AIM OF THE EXERCISE: Copy each line of the entries beneath that contains the word "Juniorinnen".

AVAILABLE RECORDS:
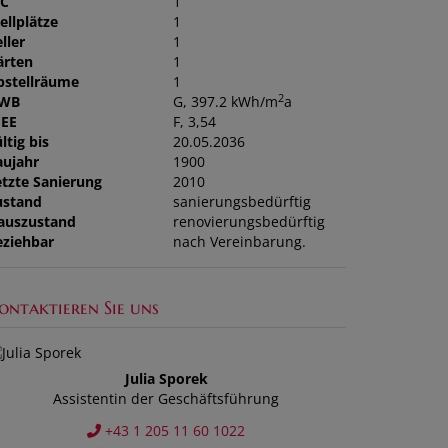
C
1
ellplätze
1
ller
1
ärten
1
bstellräume
1
2
WB
G, 397.2 kWh/m
a
GEE
F, 3,54
ltig bis
20.05.2036
aujahr
1900
etzte Sanierung
2010
ustand
sanierungsbedürftig
auszustand
renovierungsbedürftig
eziehbar
nach Vereinbarung.
ontaktieren Sie uns
Julia Sporek
Assistentin der Geschäftsführung
+43 1 205 11 60 1022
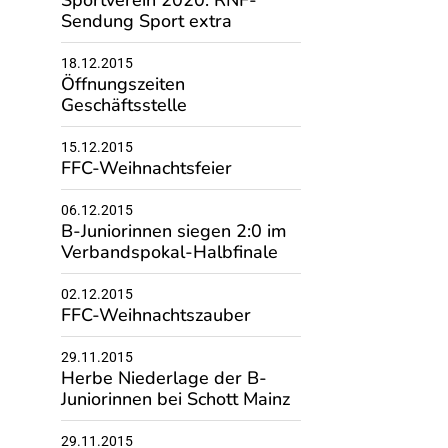
Sportverein 2020: RNF-
Sendung Sport extra
18.12.2015
Öffnungszeiten
Geschäftsstelle
15.12.2015
FFC-Weihnachtsfeier
06.12.2015
B-Juniorinnen siegen 2:0 im
Verbandspokal-Halbfinale
02.12.2015
FFC-Weihnachtszauber
29.11.2015
Herbe Niederlage der B-
Juniorinnen bei Schott Mainz
29.11.2015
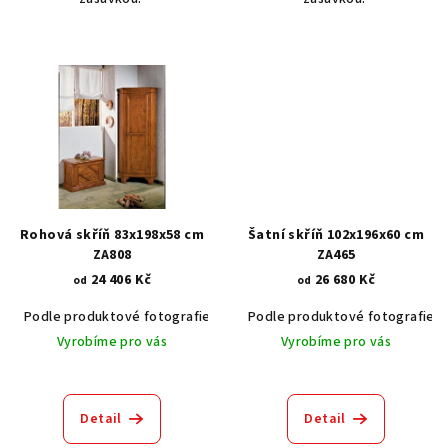
Rohová skříň 83x198x58 cm
Šatní skříň 102x196x60 cm
ZA808
ZA465
24 406 Kč
26 680 Kč
od
od
Podle produktové fotografie
Akát vintage BT1551
Podle produktové fotografie
Dub světlý
Vyrobíme pro vás
Vyrobíme pro vás
Detail
Detail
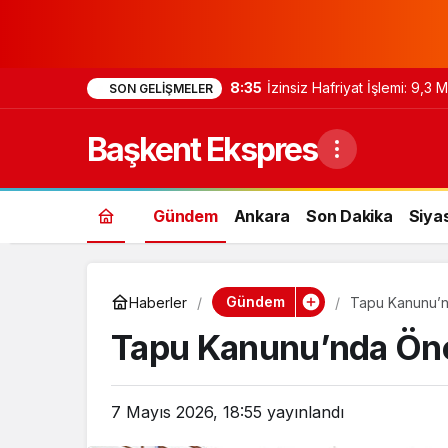
8:35
İzinsiz Hafriyat İşlemi: 9,3
SON GELIŞMELER
Başkent Ekspres
Gündem
Ankara
Son Dakika
Siya
Gündem
Haberler
Tapu Kanunu’nd
Tapu Kanunu’nda Önem
7 Mayıs 2026, 18:55
yayınlandı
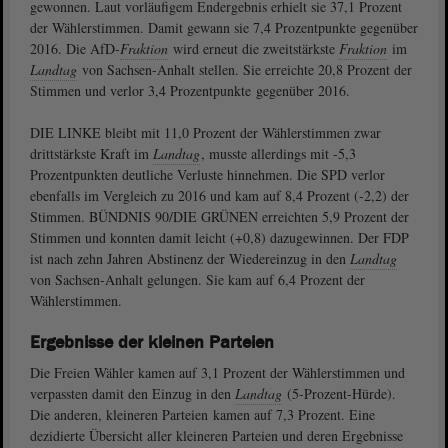
gewonnen. Laut vorläufigem Endergebnis erhielt sie 37,1 Prozent
der Wählerstimmen. Damit gewann sie 7,4 Prozentpunkte gegenüber
2016. Die AfD-
Fraktion
wird erneut die zweitstärkste
Fraktion
im
Landtag
von Sachsen-Anhalt stellen. Sie erreichte 20,8 Prozent der
Stimmen und verlor 3,4 Prozentpunkte gegenüber 2016.
DIE LINKE bleibt mit 11,0 Prozent der Wählerstimmen zwar
drittstärkste Kraft im
Landtag
, musste allerdings mit -5,3
Prozentpunkten deutliche Verluste hinnehmen. Die SPD verlor
ebenfalls im Vergleich zu 2016 und kam auf 8,4 Prozent (-2,2) der
Stimmen. BÜNDNIS 90/DIE GRÜNEN erreichten 5,9 Prozent der
Stimmen und konnten damit leicht (+0,8) dazugewinnen. Der FDP
ist nach zehn Jahren Abstinenz der Wiedereinzug in den
Landtag
von Sachsen-Anhalt gelungen. Sie kam auf 6,4 Prozent der
Wählerstimmen.
Ergebnisse der kleinen Parteien
Die Freien Wähler kamen auf 3,1 Prozent der Wählerstimmen und
verpassten damit den Einzug in den
Landtag
(5-Prozent-Hürde).
Die anderen, kleineren Parteien kamen auf 7,3 Prozent. Eine
dezidierte Übersicht aller kleineren Parteien und deren Ergebnisse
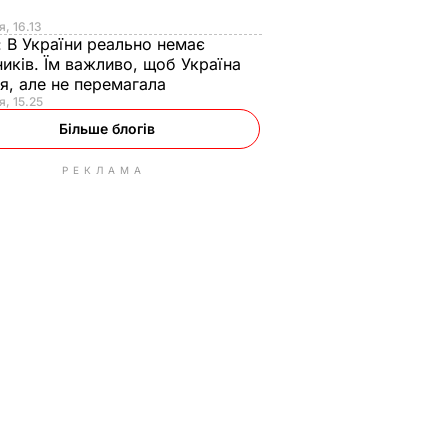
я
я, 16.13
:
В України реально немає
иків. Їм важливо, щоб Україна
я, але не перемагала
я, 15.25
Більше блогів
РЕКЛАМА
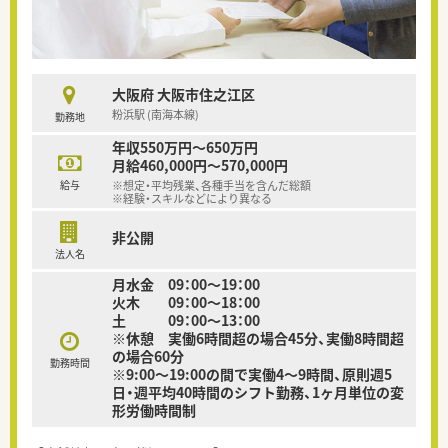
大阪府 大阪市住之江区
粉浜駅 (南海本線)
勤務地
年収550万円～650万円
月給460,000円～570,000円
給与
※想定・平均残業、各種手当を含んだ総額
※経験・スキルなどにより異なる
非公開
法人名
月水金 09：00～19：00
火木 09：00～18：00
土 09：00～13：00
※休憩 実働6時間超の場合45分、実働8時間超
の場合60分
勤務時間
※9:00～19:00の間で実働4～9時間、原則週5
日・週平均40時間のシフト勤務、1ヶ月単位の変
形労働時間制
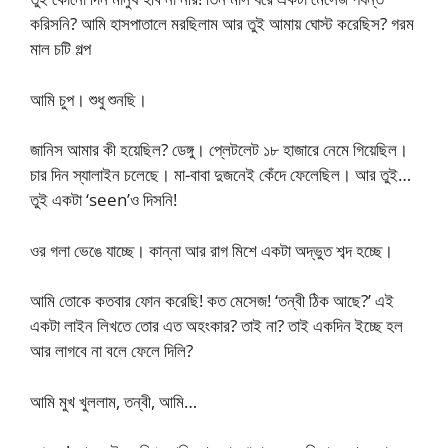
করিসনি? আমি হাসপাতালে মরছিলাম আর তুই আমায় ঘোস্ট করেছিস? গরম
মাল চটি গল্প
আমি চুপ। শুধু শুনছি।
জানিস আমার কী হয়েছিল? ডেঙ্গু। প্লেটলেট ১৮ হাজারে নেমে গিয়েছিল।
চার দিন স্যালাইন চলেছে। মা-বাবা দুজনেই কেঁদে ফেলেছিল। আর তুই…
তুই একটা ‘seen’ও দিসনি!
ওর গলা ভেঙে যাচ্ছে। কান্না আর রাগ মিশে একটা অদ্ভুত শব্দ হচ্ছে।
আমি তোকে কতবার ফোন করেছি! কত মেসেজ! ‘তন্বী ঠিক আছে?’ এই
একটা লাইন লিখতে তোর এত অহংকার? তাই না? তাই একদিন ইচ্ছে হল
আর লাগবে না বলে ফেলে দিলি?
আমি মুখ খুললাম, তন্বী, আমি…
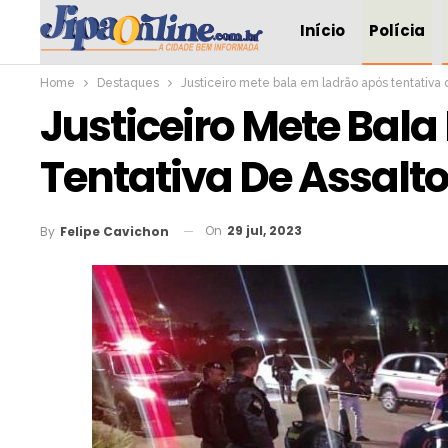
Início
Polícia
Home
Destaques
Justiceiro mete bala em ladrão após tentativa 
Justiceiro Mete Bal
Tentativa De Assalto
On
29 jul, 2023
By
Felipe Cavichon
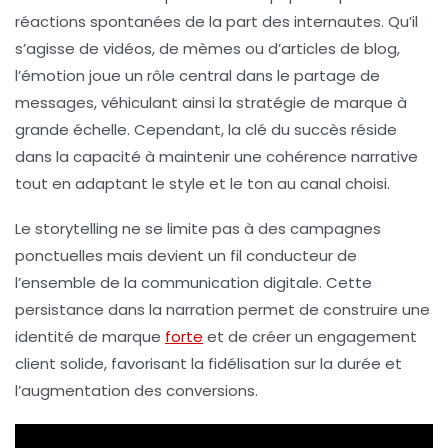
réactions spontanées de la part des internautes. Qu’il
s’agisse de vidéos, de mèmes ou d’articles de blog,
l’émotion joue un rôle central dans le partage de
messages, véhiculant ainsi la stratégie de marque à
grande échelle. Cependant, la clé du succès réside
dans la capacité à maintenir une cohérence narrative
tout en adaptant le style et le ton au canal choisi.
Le storytelling ne se limite pas à des campagnes
ponctuelles mais devient un fil conducteur de
l’ensemble de la communication digitale. Cette
persistance dans la narration permet de construire une
identité de marque
forte
et de créer un engagement
client solide, favorisant la fidélisation sur la durée et
l’augmentation des conversions.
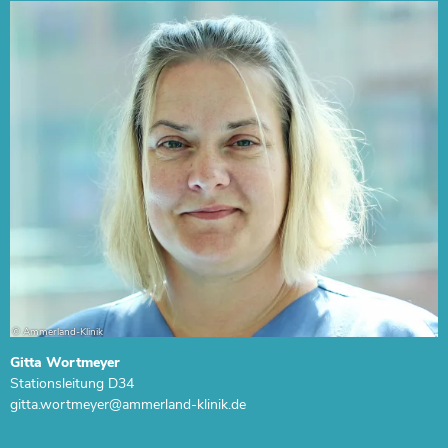
Gitta Wortmeyer
Stationsleitung D34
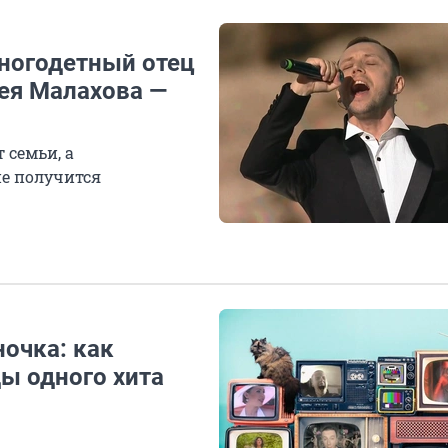
многодетный отец
рея Малахова —
 семьи, а
не получится
ночка: как
ы одного хита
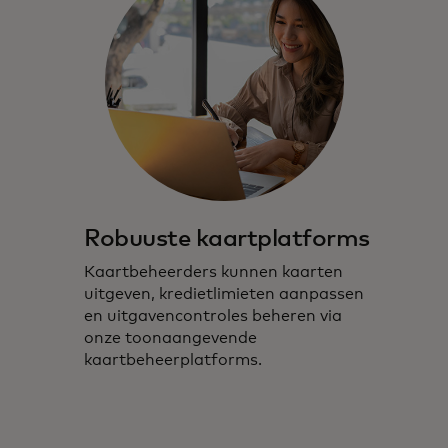
Robuuste kaartplatforms
Kaartbeheerders kunnen kaarten
uitgeven, kredietlimieten aanpassen
en uitgavencontroles beheren via
onze toonaangevende
kaartbeheerplatforms.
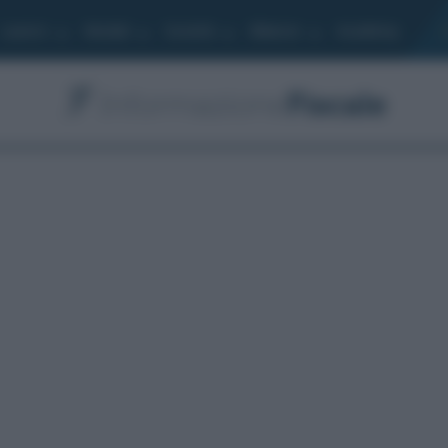
Lavoro
Moduli
Società
Bilancio
Academy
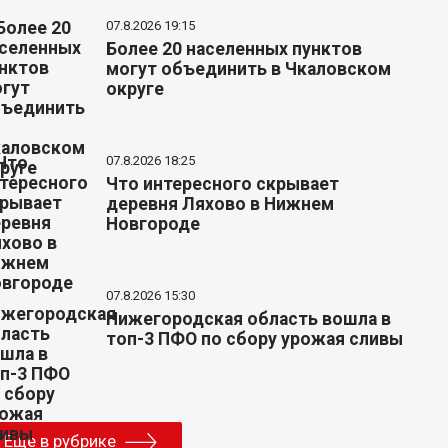
07.8.2026 19:15
Более 20 населенных пунктов
могут объединить в Чкаловском
округе
07.8.2026 18:25
Что интересного скрывает
деревня Ляхово в Нижнем
Новгороде
07.8.2026 15:30
Нижегородская область вошла в
топ-3 ПФО по сбору урожая сливы
Еще в рубрике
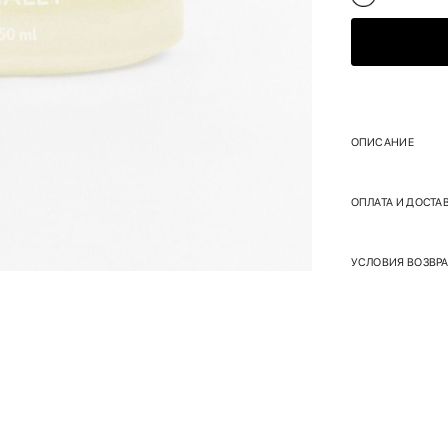
ОПИСАНИЕ
ОПЛАТА И ДОСТА
УСЛОВИЯ ВОЗВРА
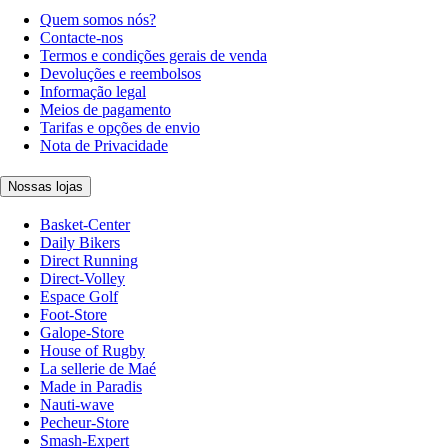
Quem somos nós?
Contacte-nos
Termos e condições gerais de venda
Devoluções e reembolsos
Informação legal
Meios de pagamento
Tarifas e opções de envio
Nota de Privacidade
Nossas lojas
Basket-Center
Daily Bikers
Direct Running
Direct-Volley
Espace Golf
Foot-Store
Galope-Store
House of Rugby
La sellerie de Maé
Made in Paradis
Nauti-wave
Pecheur-Store
Smash-Expert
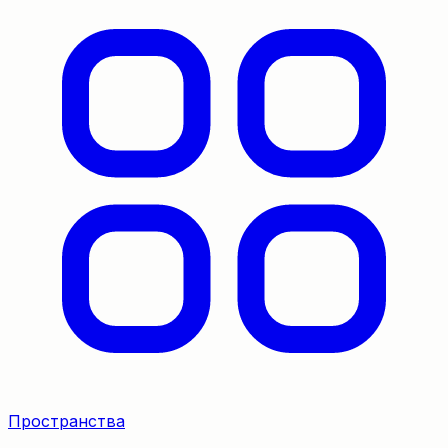
Пространства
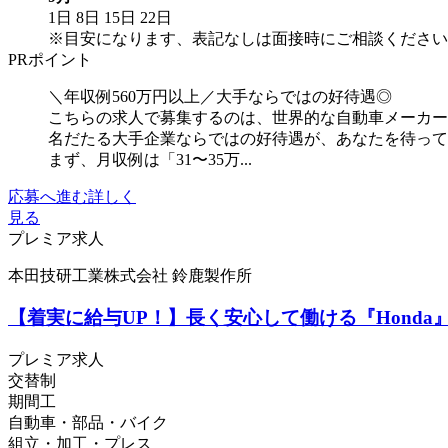
1日
8日
15日
22日
※目安になります、表記なしは面接時にご相談ください
PRポイント
＼年収例560万円以上／大手ならではの好待遇◎
こちらの求人で募集するのは、世界的な自動車メーカー
名だたる大手企業ならではの好待遇が、あなたを待っ
まず、月収例は「31〜35万...
応募へ進む
詳しく
見る
プレミア求人
本田技研工業株式会社 鈴鹿製作所
【着実に給与UP！】長く安心して働ける『Hond
プレミア求人
交替制
期間工
自動車・部品・バイク
組立・加工・プレス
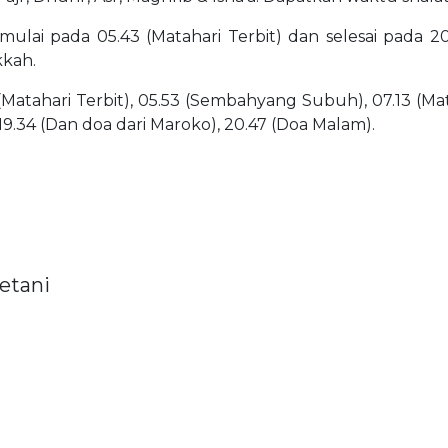
dimulai pada 05.43 (Matahari Terbit) dan selesai pada 2
kkah.
(Matahari Terbit), 05.53 (Sembahyang Subuh), 07.13 (Matah
 19.34 (Dan doa dari Maroko), 20.47 (Doa Malam).
etani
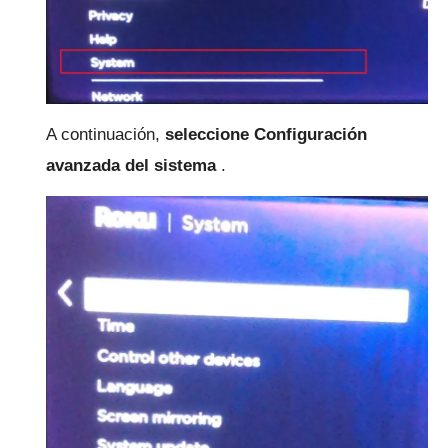
A continuación,
seleccione Configuración
avanzada del sistema
.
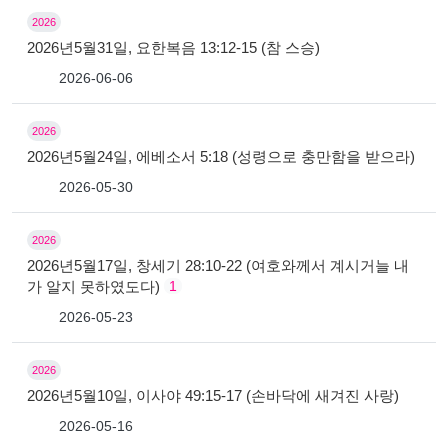
2026
2026년5월31일, 요한복음 13:12-15 (참 스승)
2026-06-06
2026
2026년5월24일, 에베소서 5:18 (성령으로 충만함을 받으라)
2026-05-30
2026
2026년5월17일, 창세기 28:10-22 (여호와께서 계시거늘 내
가 알지 못하였도다)
1
2026-05-23
2026
2026년5월10일, 이사야 49:15-17 (손바닥에 새겨진 사랑)
2026-05-16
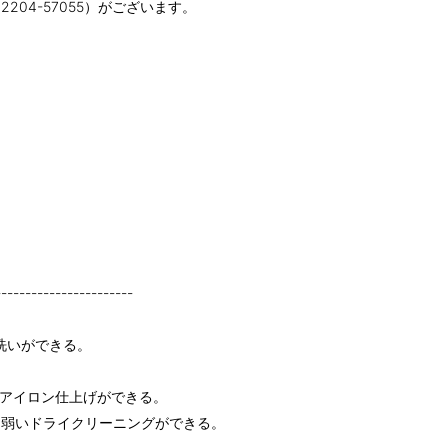
04-57055）がございます。
-----------------------
洗いができる。
てアイロン仕上げができる。
る弱いドライクリーニングができる。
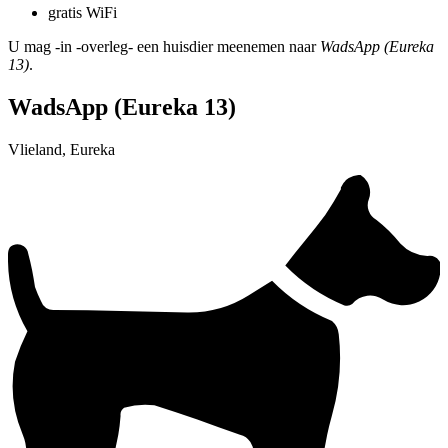
gratis WiFi
U mag -in -overleg- een huisdier meenemen naar
WadsApp (Eureka
13)
.
WadsApp (Eureka 13)
Vlieland, Eureka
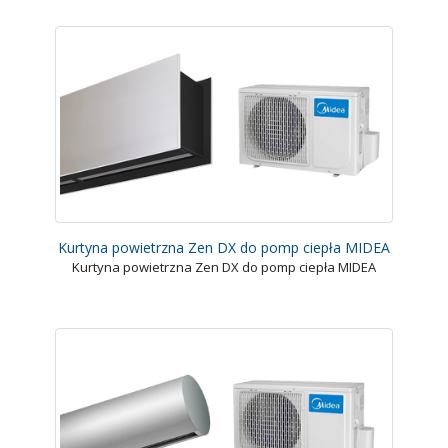
Kurtyna powietrzna Zen DX do pomp ciepła MIDEA
Kurtyna powietrzna Zen DX do pomp ciepła MIDEA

OUTPUT OF THE TASK:
B-Juniorinnen siegen 2:0 im
Juniorinnen bei Schott Mainz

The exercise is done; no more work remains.